Die vergangenen Börsenmonate waren für keinen Fondsmanager leicht. Der Pioneer Fonds schlug isch aber wacker.

Die amerikanische Wirtschaft, ohnehin von der Rezession geplagt, erfuhr durch die Attentate im September einen weiteren Schock. Zwar ging es danach wieder aufwärts, die Performance der US-Blue-Chip-Fonds im Ein-Jahres-Vergleich spricht aber eine deutliche Sprache: Nur wenige notieren im Plus.

Auch John Carey, seit 16 Jahren Manager des altehrwürdigen Pioneer Fund, rutschte mit seinem Standardwerte-Fonds ins Minus. Allerdings ist sein Verlust gering, und die Performance über mehrere Jahre kann sich sehen lassen. Was nicht zuletzt an seinem "guten Riecher" liegt: "Unsere erste Einschätzung", so Carey, "hat sich als richtig erwiesen: Investoren, die während der großen Verluste Ende September eingestiegen sind, können sich heute über Gewinne freuen."

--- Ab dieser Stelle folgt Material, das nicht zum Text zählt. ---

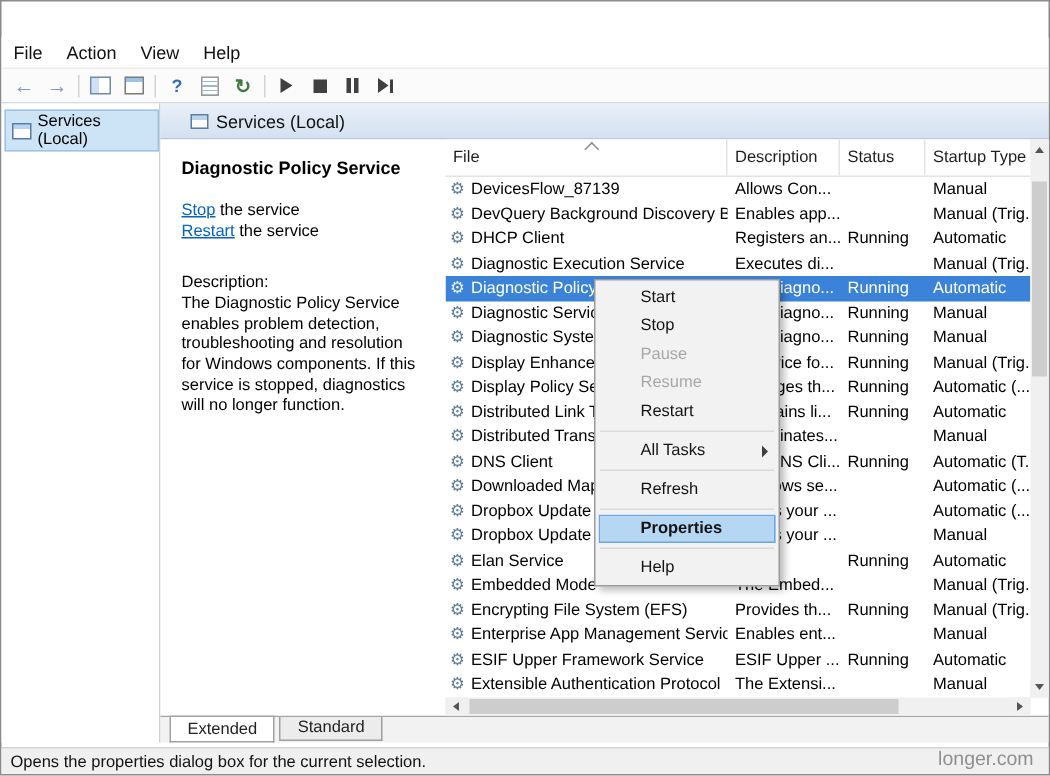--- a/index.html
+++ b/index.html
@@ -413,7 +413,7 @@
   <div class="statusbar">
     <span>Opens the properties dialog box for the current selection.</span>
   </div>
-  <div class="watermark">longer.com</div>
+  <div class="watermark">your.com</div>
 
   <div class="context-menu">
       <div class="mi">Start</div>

Carey ist sich der Brisanz solcher Aussagen durchaus bewusst: "Ich möchte nicht als skrupellos erscheinen und habe Respekt vor jedem Privatanleger, der in dieser Zeit nicht investiert hat. Aber ich bin professioneller Fondsmanager, dem darf ich mich nicht entziehen", erklärt Carey.


Unterbewertete Substanzzahlen

John Carey ist erst der dritte Manager seit der Gründung des Fonds. Und wie seine Vorgänger setzt auch er auf unterbewertete Substanzaktien. Dahinter verbergen sich mittlerweile Gesellschaften, die man vor kurzem noch nicht unbedingt mit einem Value-Fonds in Verbindung bringen konnte: "Technologieaktien stellen mit fast 20 Prozent unseren größten Depotanteil. Viele Unternehmen des Sektors sind so günstig bewertet, dass sie für mich interessant sind", sagt Carey. Bei der Auswahl der Aktien achtet er besonders auf solide und prognostizierbare Gewinne: "Uns interessiert die Frage, wie diese in drei bis vier Jahren aussehen werden."


Carey hält seine Aktien im Schnitt etwa fünf Jahre. "Der Fonds ist langfristig ausgerichtet. Bis sich die Unterbewertung unserer Positionen aufgelöst hat, vergeht meistens einige Zeit. das erklärt die lange Haltedauer einzelner Werte." Es gibt Unternehmen, die schon Jahrzehnte im Fonds vertreten sind. Ältestes Investment ist die Aktie von Greif Brothers, einem Hersteller von Containerboxen. Seit 1953 setzt Pioneer auf die Gesellschaft, allerdings mit wechselnder Gewichtung. "Wie bei anderen Unternehmen auch verkaufen wir immer mal einen Teil der Aktien, wenn der Kurs stark gestiegen ist. " Greif ist zwar die älteste Aktie im Fonds, aber keine Ausnahme: Die Bank of New York (seit 1971 im Depot) oder die National City Bank (seit 1975) zählen ebenfalls zu den Oldies.